Data records:
"""

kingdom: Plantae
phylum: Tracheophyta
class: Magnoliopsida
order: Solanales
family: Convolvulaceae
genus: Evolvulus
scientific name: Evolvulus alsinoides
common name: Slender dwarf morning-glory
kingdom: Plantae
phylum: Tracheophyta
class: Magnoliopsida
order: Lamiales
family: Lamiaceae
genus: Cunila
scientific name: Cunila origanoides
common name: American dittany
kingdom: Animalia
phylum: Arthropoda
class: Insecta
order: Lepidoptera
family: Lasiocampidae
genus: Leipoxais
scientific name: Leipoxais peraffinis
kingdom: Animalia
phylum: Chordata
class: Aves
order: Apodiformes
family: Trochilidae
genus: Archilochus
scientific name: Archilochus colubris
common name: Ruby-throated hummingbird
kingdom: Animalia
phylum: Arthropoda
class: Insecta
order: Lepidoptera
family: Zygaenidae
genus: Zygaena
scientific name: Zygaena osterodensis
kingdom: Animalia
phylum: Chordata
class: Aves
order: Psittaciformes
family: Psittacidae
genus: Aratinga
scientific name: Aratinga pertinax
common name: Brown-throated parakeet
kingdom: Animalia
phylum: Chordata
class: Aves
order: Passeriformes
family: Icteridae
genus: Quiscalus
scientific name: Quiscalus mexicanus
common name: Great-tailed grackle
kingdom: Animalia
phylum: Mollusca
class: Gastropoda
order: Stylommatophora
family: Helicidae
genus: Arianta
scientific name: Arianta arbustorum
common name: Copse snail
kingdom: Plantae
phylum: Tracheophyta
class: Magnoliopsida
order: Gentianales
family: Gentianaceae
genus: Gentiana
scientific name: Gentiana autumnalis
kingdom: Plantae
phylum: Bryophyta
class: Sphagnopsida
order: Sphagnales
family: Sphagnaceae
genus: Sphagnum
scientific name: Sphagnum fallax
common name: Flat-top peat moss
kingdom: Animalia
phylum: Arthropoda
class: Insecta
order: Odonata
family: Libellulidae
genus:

"""

Copy out the lines from the one containing "order: Apodiformes" through the one containing "genus: Aratinga", keeping each line unchanged.

order: Apodiformes
family: Trochilidae
genus: Archilochus
scientific name: Archilochus colubris
common name: Ruby-throated hummingbird
kingdom: Animalia
phylum: Arthropoda
class: Insecta
order: Lepidoptera
family: Zygaenidae
genus: Zygaena
scientific name: Zygaena osterodensis
kingdom: Animalia
phylum: Chordata
class: Aves
order: Psittaciformes
family: Psittacidae
genus: Aratinga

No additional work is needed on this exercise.